Figuring out how to remove earthworms from the soil was more challenging. There are three options to get earthworms out of the soil: digging, mustard solution, and electroshocking. Since the first two would wreak our carefully curated experiment, we chose the latter. Electroshocking, as the name suggests, can be dangerous, so it isn’t something you should try unless you know how to do it safely – do not try the technology without clear knowledge and implementation of safety protocols. It also isn’t something we could start quickly because electroshockers are not an off-the-shelf product. Thankfully, I had help from some expert electroshockers and some engineers in my family to build something functional and safe.

Our experiment then came down to a lot of field time once we had the cages established. Electroshocking the cages to sample and remove earthworms took 60 hours of rain-free daylight every spring and fall. Electroshocking isn’t effective if it is too cold, too hot, too wet, or too dry. So, every season was a race against the coming summer or winter. I was up before dawn to start as soon as I could see, and I was packing up at dusk before it became too dark. The other parts of the experiment were much more relaxing because Os had perfected the methods. Catching grasshoppers and stocking cages, measuring plant biomass, collecting soil samples were wonderful field jobs after weeks of racing the weather each spring.

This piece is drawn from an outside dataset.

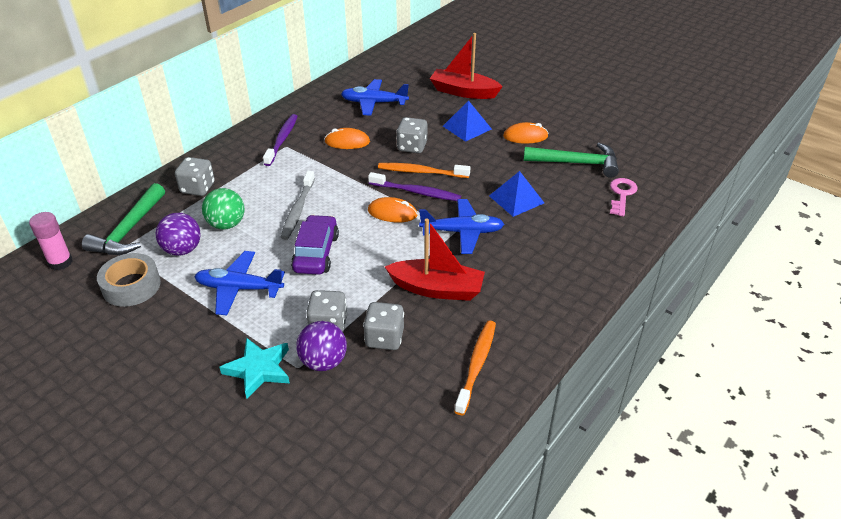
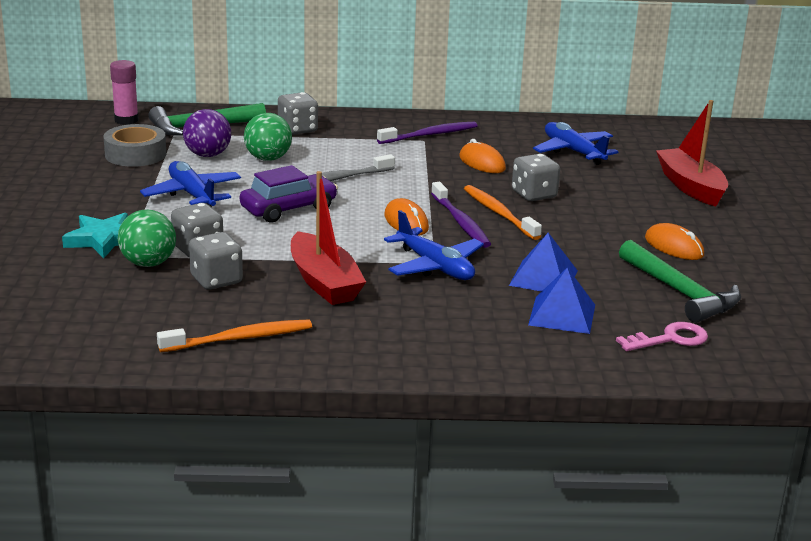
camera: 50 degrees right, 15 degrees down
purple ball [296,321,347,371] -> green ball [118,210,176,267]
blue pyramid [443,100,492,142] -> blue pyramid moved to [528,268,595,334]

In the end, our last earthworm sampling round in the fall of 2018 had the worst conditions, but we managed to get the data and pull out the experiment. It was good to be done.
About the author
I became an ecologist because I enjoyed working outside and doing math. As a biology undergraduate, I started with a general interest in environmental studies but wasn’t keen on the generic approach taken in the introductory classes. I was inspired by the limnologist Maggie Xenopoulos after working with her for two summers and got excited about collecting ecosystem data (i.e., nutrient fluxes, discharge). At the time, I was not excited about ecology because my second-year course skimmed over the mathematical parts of the discipline. I was asked by my thesis advisor, Doug Morris, why I wasn’t planning to pursue ecology. I told him I wanted to go into a discipline with some math in it—oops. I stuck with ecology after he gave me some theoretical ecology papers and I realized I could keep doing math and spend summers outdoors.

These days, I am a postdoctoral fellow at the University of Western Ontario funded by the Natural Science and Engineering Research Council of Canada. I am building some new soil food web models with the soil ecologist Zoë Lindo. After committing my changes to GitHub, I head out into the forests and fields of Ontario with my partner and our terrier. I still haven’t trained our terrier to sniff out earthworms—best to keep work at work, I think.